§ SELECTED TEXT
Finally, there were wide smiles on the faces at Sabina Park,
and no doubt, across the English-speaking Caribbean.
What was extremely heartening was the performance of off-break
part-timers Chris Gayle and Marlon Samuels at Sabina Park.
The pace bowlers, in particular Ian Bradshaw (three for 33
from 10 overs) and Fidel Edwards (one for 19 from seven overs),
set up the game to be won by making the early inroads to India’s
top order, but it was those 20 overs of off-spin that stifled
the Indian batting at critical stages of the match.
Gayle’s statistical returns of one wicket for 33 runs
from 10 overs was comparable with his more illustrious opponent,
Harbhajan Singh (10-0-32-1), while the enigmatic Samuels was
even better with two wickets for 30 runs from 10 overs.

§ WORK ITEM A
In the cricket report, what were Marlon Samuels's bowling figures?
§ WORK ITEM B
Copy the cricket report word for word between "Finally, there were" and "at Sabina Park.", inclusive.
§ WORK ITEM C
Take the cricket report further, picking up after its last sentence.
The records that come after this report are from a different source.

§ DATASET RECORDS
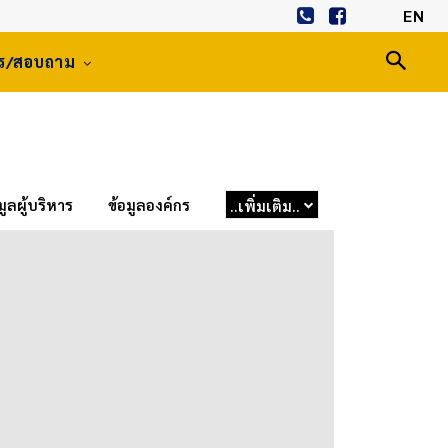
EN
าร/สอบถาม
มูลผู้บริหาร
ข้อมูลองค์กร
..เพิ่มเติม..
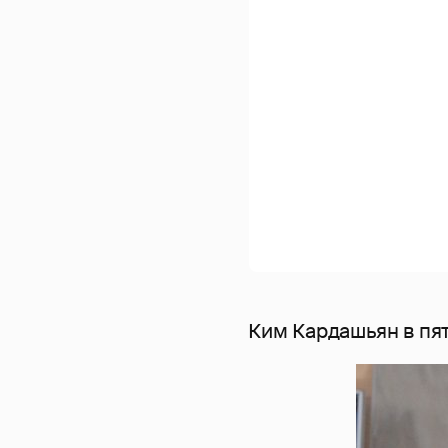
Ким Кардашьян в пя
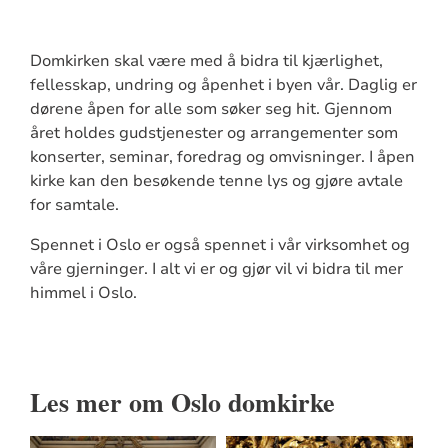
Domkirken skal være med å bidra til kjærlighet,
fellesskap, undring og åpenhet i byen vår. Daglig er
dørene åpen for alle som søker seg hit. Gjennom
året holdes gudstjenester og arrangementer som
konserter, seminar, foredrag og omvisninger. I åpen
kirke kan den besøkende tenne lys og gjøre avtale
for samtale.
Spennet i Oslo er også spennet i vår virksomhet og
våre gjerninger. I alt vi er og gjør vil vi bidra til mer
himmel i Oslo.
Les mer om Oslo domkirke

--

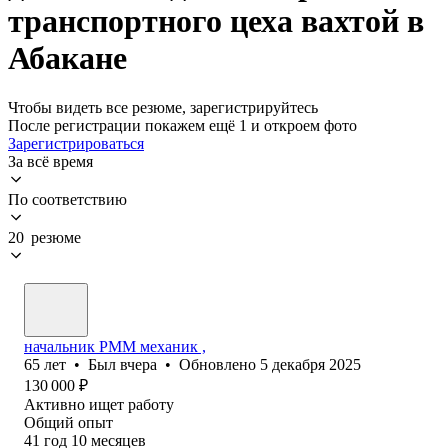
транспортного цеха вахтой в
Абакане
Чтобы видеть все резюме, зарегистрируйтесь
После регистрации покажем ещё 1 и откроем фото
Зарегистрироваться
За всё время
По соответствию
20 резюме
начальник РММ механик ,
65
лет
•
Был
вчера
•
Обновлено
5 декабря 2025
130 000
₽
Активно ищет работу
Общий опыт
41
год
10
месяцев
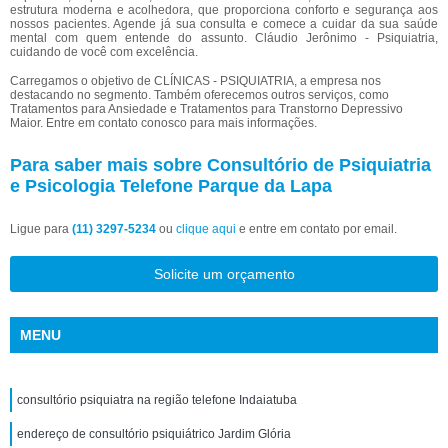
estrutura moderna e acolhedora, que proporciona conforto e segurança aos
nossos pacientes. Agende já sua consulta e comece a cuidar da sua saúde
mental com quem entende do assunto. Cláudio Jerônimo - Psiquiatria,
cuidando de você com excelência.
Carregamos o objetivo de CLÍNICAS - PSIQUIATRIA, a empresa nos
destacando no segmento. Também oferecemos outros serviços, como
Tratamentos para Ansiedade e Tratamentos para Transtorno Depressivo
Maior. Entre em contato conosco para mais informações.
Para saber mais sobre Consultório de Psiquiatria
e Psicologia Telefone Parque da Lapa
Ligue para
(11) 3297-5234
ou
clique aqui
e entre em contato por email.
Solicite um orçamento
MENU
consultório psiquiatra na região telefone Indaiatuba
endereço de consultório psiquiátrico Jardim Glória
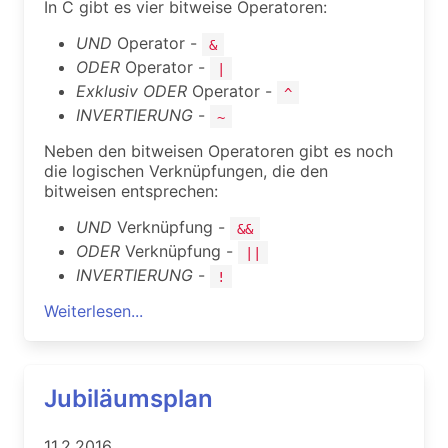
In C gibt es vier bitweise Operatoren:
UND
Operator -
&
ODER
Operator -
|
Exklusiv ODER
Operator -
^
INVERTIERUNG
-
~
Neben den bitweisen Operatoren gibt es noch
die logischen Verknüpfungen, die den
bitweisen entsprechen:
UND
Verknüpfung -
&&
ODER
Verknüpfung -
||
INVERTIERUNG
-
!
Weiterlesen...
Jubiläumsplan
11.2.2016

§ TASK ANSWER A
Two wickets for 30 runs from 10 overs.

§ TASK ANSWER B
Finally, there were wide smiles on the faces at Sabina Park,
and no doubt, across the English-speaking Caribbean.
What was extremely heartening was the performance of off-break
part-timers Chris Gayle and Marlon Samuels at Sabina Park.

§ TASK ANSWER C
The wicket helped the West Indies spinners and that is something
Lara and coach Bennett King have to underline in their notebooks,
since the West Indies will be based in Jamaica for the group
stage of the World Cup next year.
In additional, the wicket in St. Kitt’s was also conducive
to spin with all the spinners doing reasonably well.
I think it is safe to say West Indian spin bowlers are going
to have a pivotal role in the bid to reclaim the World Cup
trophy.
Therefore, I don’t understand why the selectors changed
their policy of rotation that was applied during the Zimbabwe
series, and they are now trying to play one settled starting
XI for the India series.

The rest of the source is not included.